NextImg:For Black Women, ‘America Has Revealed to Us Her True Self’

From the moment Kamala Harris entered the presidential race, Black women could see the mountaintop.

Across the country, they led an outpouring of Democratic elation when the vice president took over the top of the presidential ticket. But underneath their hope and determination was a persistent worry: Was America ready, they asked, to elect a Black woman?

The painful answer arrived this week.

It affirmed the worst of what many Black women believed about their country: that it would rather choose a man who was convicted of 34 felonies, has spewed lies and falsehoods, disparaged women and people of color, and pledged to use the powers of the federal government to punish his political opponents than send a woman of color to the White House.

Many Democrats saw the brutal political environment for the party, peppered with anger about President Biden’s leadership, as more to blame for Ms. Harris’s crushing loss than the double-edged sword of racism and sexism. But others, reflecting on a campaign devoid of controversy or obvious missteps by a qualified candidate who almost never held out her race or gender as reasons to vote for her, found it difficult to ignore suspicions about why Mr. Trump won with such ease.

ImageKamala Harris standing at a lectern during her concession speech.
“While I concede this election, I do not concede the fight that fueled this campaign,” Ms. Harris said in her concession speech on Wednesday at Howard.Credit...Erin Schaff/The New York Times

“This isn’t a loss for Black women, it’s a loss for the country,” said Waikinya Clanton, the founder of the organizing group Black Women for Kamala. “America has revealed to us her true self,” she added, “and we have to decide what we do with her from here.”

## Material provided
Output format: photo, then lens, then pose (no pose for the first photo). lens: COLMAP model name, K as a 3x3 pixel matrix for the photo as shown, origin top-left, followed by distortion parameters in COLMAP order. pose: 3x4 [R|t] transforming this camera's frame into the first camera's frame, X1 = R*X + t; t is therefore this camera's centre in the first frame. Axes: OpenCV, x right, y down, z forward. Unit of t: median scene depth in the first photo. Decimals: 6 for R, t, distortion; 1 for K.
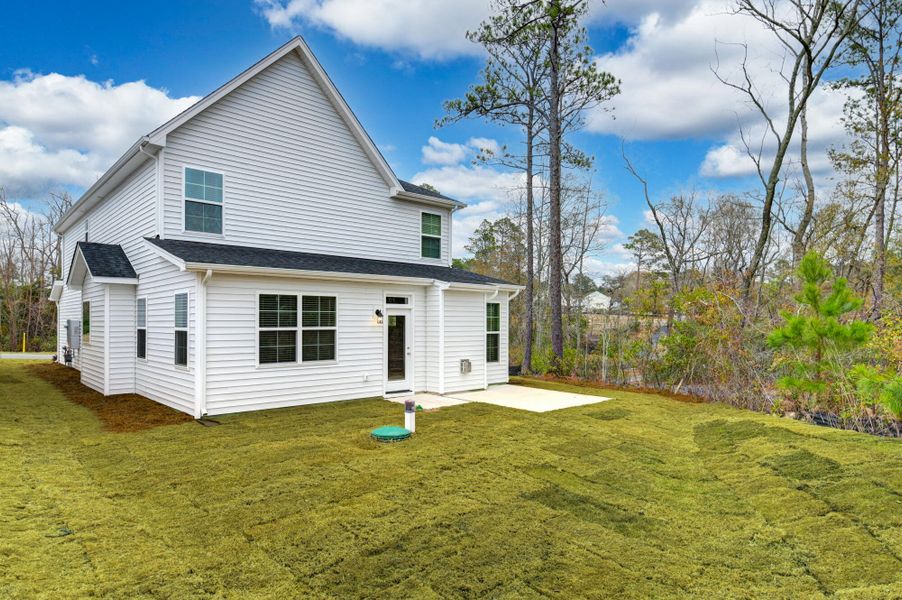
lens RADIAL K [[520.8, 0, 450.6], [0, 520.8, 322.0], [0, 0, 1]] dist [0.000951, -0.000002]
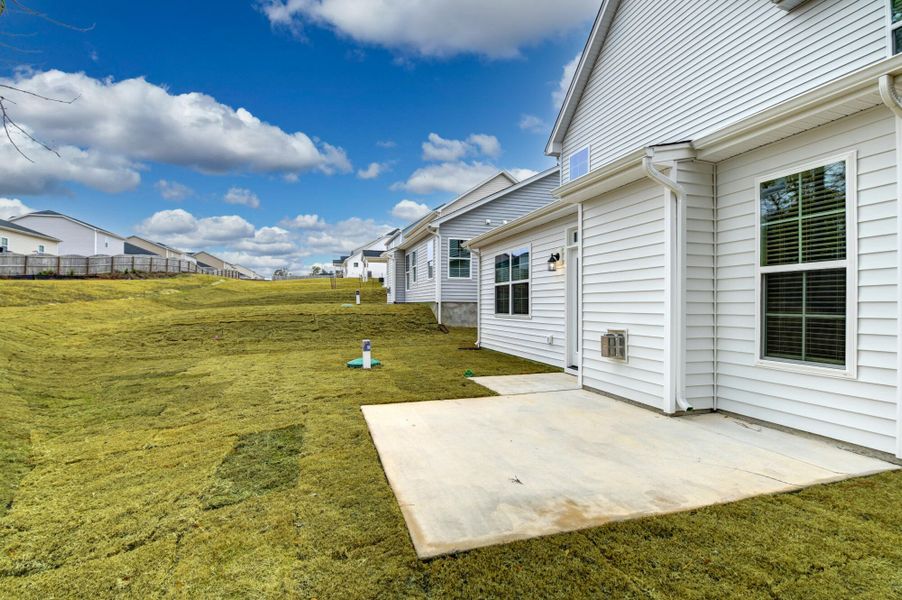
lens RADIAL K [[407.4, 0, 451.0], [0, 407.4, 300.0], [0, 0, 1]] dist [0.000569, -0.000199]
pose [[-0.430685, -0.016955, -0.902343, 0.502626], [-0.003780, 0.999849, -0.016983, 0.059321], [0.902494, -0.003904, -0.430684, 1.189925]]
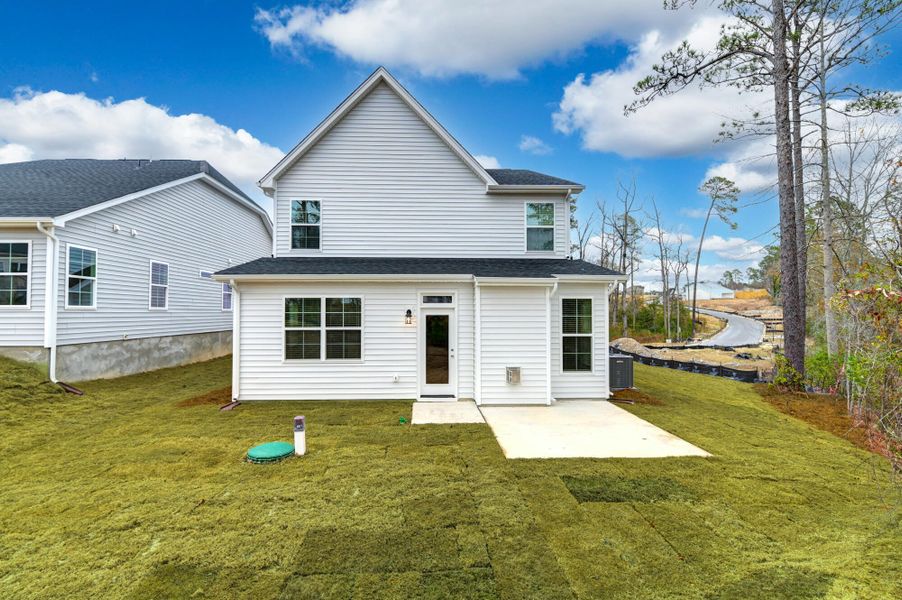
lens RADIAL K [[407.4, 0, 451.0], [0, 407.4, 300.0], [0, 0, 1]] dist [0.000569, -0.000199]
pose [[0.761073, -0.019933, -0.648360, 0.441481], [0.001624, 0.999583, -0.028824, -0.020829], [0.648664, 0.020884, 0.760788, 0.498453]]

## Directions for this task
Repeat the part of the article about Black women and the 2024 election between "From the moment" and "arrived this week.", inclusive.

## Written solution
From the moment Kamala Harris entered the presidential race, Black women could see the mountaintop.

Across the country, they led an outpouring of Democratic elation when the vice president took over the top of the presidential ticket. But underneath their hope and determination was a persistent worry: Was America ready, they asked, to elect a Black woman?

The painful answer arrived this week.